Cómo Péter Magyar derrotó a Viktor Orbán en Hungría

Péter Magyar, amico di Viktor Orbán, si è trasformato nel leader che ha messo fine al suo mandato.

Da qualche anno, l’attuale primo ministro di Hungría era membro del partito politico Fidesz, diretto dall’attuale presidente Viktor Orbán. Tuttavia, in soli tre anni è passato dall’essere un alleato al convertirsi nella persona che ha rifiutato il potere. Le denunce di una presunta corruzione, il disagio della popolazione nei confronti dell’amministrazione e i numerosi atti politici hanno fatto sì che, una persona praticamente sconosciuta, sia stata derubricata a politico più potente del Paese.

Hungría era molto desgustata dopo 16 anni di governo. Il contesto in cui si trovava era molto sfavorevole. Le accuse di corruzione hanno scontentato una popolazione che ha sofferto le conseguenze dell’inflazione e della guerra in Ucraina. Inoltre, i sospetti su un possibile filtraggio di informazioni a Putin sul contenuto delle riunioni a Bruselas hanno aumentato le tensioni con l’UE. Sebbene Orbán si sia mantenuto forte nelle relazioni con il suo ambiente, non ha visto un magiaro con la capacità di unire il voto dell’opposizione alla sua persona.

Primi passi in politica

Essendo un avvocato, nel 2002 si è affiliato a Fidesz. Successivamente, nel 2006 si è sposato con Judit Varga, ex ministra della Giustizia. A partire da questo momento, iniziò a inserirsi nel mondo della politica. Quattro anni dopo, il primo ministro l’ha nominata funzionario del Ministero degli Affari Esteri, per poi incorporarsi a Bruselas come rappresentante del Paese, prima di integrarsi nel gabinetto del leader ungherese.

La sua famiglia ha avuto un grande protagonismo nella politica. Il suo tío abuelo, Ferenc Mádl, è stato presidente di Hungría. Nel 2023, la coppia ha divorziato. Un anno dopo, a causa di un caso di corruzione, si separò da Fidesz ed entrò nell’opposizione parlamentare. Ha aderito al partito Tisza, basando la sua campagna sulla critica dei casi di corruzione.

Nel 2024 ha dato un grande impulso alla fama, denunciando i politici per l’escalation dell’indulto concesso dalla Presidente del Paese Katalin Novák, che aveva denunciato un abusatore sessuale di minori. In questo stesso anno, Magyar si è presentato alle elezioni del Parlamento Europeo, il che gli è servito per posizionarsi come leader dell’opposizione. Questo sarà l’antefatto per cui, nell’aprile del 2026, si presenterà alle elezioni parlamentari dell’Ungheria.

La rottura con Orbán

L’escándalo del perdono presidenziale ha provocato una crisi politica. Di conseguenza, molti cittadini videro in magiaro una persona in grado di derubare il sistema, perché conosceva il suo funzionamento dall’interno. Questo successo è stato il detonatore per far sì che l’attuale Primo Ministro ottenesse una maggiore presenza, in quanto si sono verificate numerose critiche pubbliche che hanno richiesto una serie di dimissioni di cariche vincolate al Governo.
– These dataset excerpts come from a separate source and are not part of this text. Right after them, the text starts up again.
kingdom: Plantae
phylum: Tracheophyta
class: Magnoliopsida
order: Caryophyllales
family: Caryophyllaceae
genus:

Il crecimiento di Tisza e il crollo di Fidesz

Quando ha assunto la direzione del partito, Magyar ha provocato grandi movimenti in tutto il Paese, aumentando la popolarità di Tisza. Con il suo messaggio di conservatorismo moderato e più vicino a Ursula von der Leyen, ha raccolto l’appoggio di giovani ed elettori sostenuti da Orbán. In questo modo, ha ottenuto una vittoria che non è dovuta solo a un cambio ideologico, ma anche al fatto che il popolo desiderava chiudere con un sistema politico considerato ormai obsoleto.

Non tutto è risolto

La sua ascesa ha comportato un cambio politico storico. È la storia di come una figura nata dal governo si sia trasformata nel nuovo simbolo dell’opposizione. Tuttavia, Hungría non si è trasformata del tutto. Molte strutture create da Orbán sono ancora presenti. Ad esempio, i fondi europei rimangono parzialmente bloccati. Inoltre, continua a esserci divisione politica. Ma non è detto che il Paese abbia un futuro da attendere.